Split data into training and testing sets
Use validation set for model tuning
Ensure proportional representation in splits
Avoid data leakage during splitting process
Test set remains unseen during training
K-FOLD CROSS VALIDATION
To evaluate model performance more
reliably using all available data.
Process:
Split dataset into k equal folds.
For each iteration (total k):
Train model on (k−1) folds
Validate on the remaining 1 fold
Repeat this k times (each fold acts as
validation once).
Average the validation results → gives final
performance estimation
DIMENSIONALITY REDUCTION
process of reducing the number of input
variables while preserving essential
information.
Helps overcome the curse of dimensionality
in large datasets.
Improves computation time and reduces
model overfitting risk.
PCA extracts new orthogonal features
maximizing variance captured.
Simplifies models, enhances interpretability,
and boosts generalization.
DIMENSIONALITY REDUCTION
There are two components of dimensionality reduction:
Feature selection: In this, we try to find a subset of the original set of variables, or features, to
get a smaller subset which can be used to model the problem.
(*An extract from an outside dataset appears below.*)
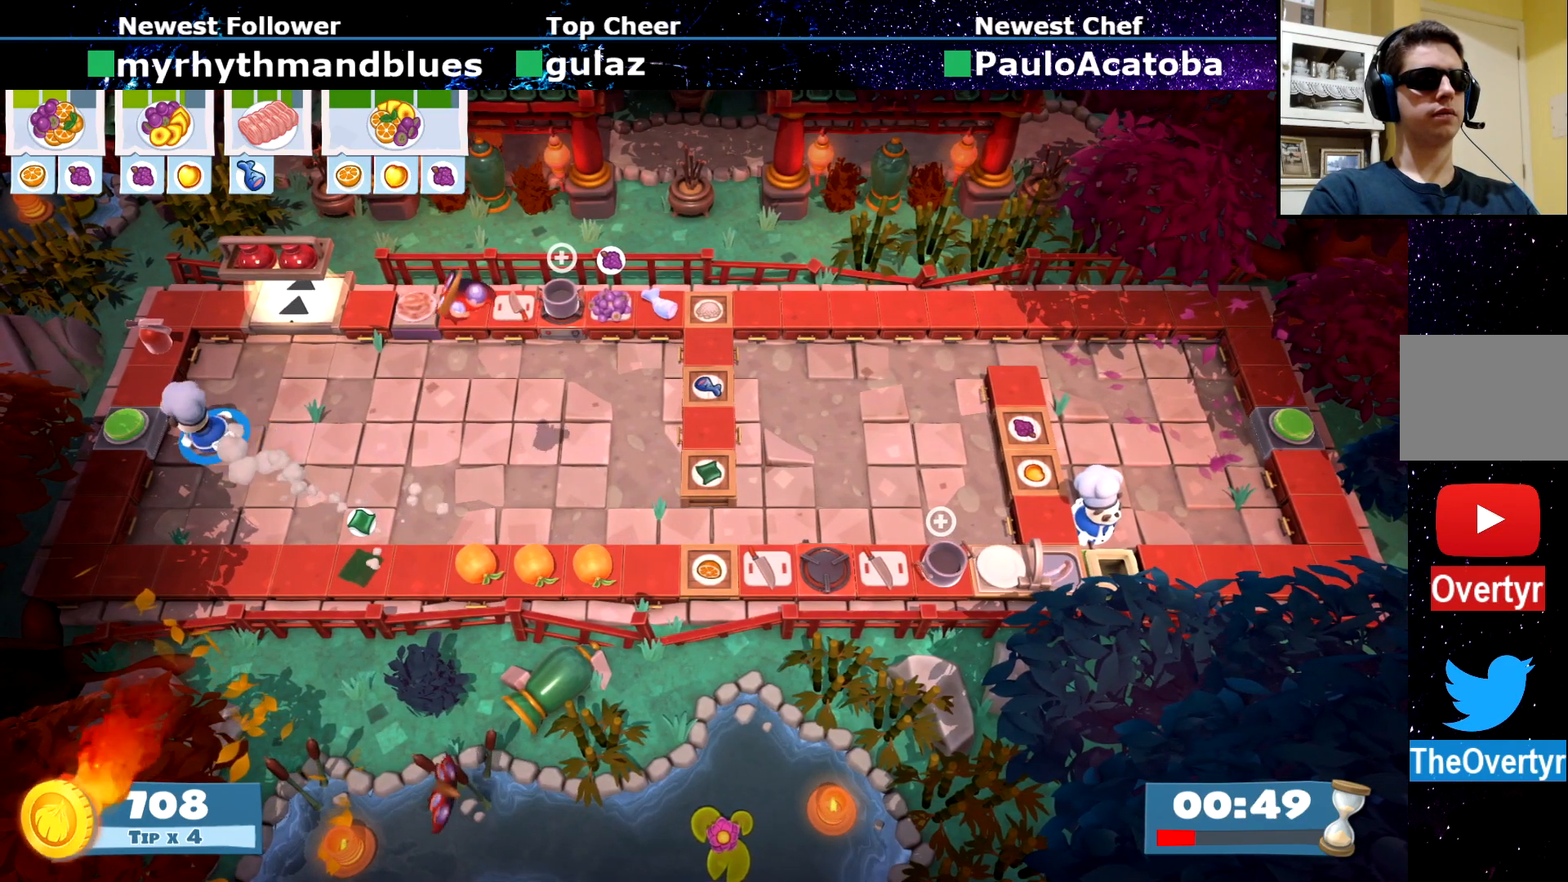
{"buttons": [], "left_stick": "right", "events": [[100, "CROSS", "down"], [150, "left_stick", "down-right"], [166, "CROSS", "up"], [250, "CIRCLE", "down"], [267, "left_stick", "right"], [317, "CIRCLE", "up"]]}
It usually involves three ways:
Filter, Wrapper, Embedded
Feature extraction: This reduces the data in a high dimensional space to a lower dimension
space, i.e. a space with lesser no. of dimensions. Methods of Dimensionality Reduction:
Principal Component Analysis (PCA)
Linear Discriminant Analysis (LDA)
Generalized Discriminant Analysis (GDA)
DIMENSIONALITY REDUCTION:PCA
Imagine you're analyzing a dataset with dozens of features, like a customer survey with age,
income, purchase history, and website behavior.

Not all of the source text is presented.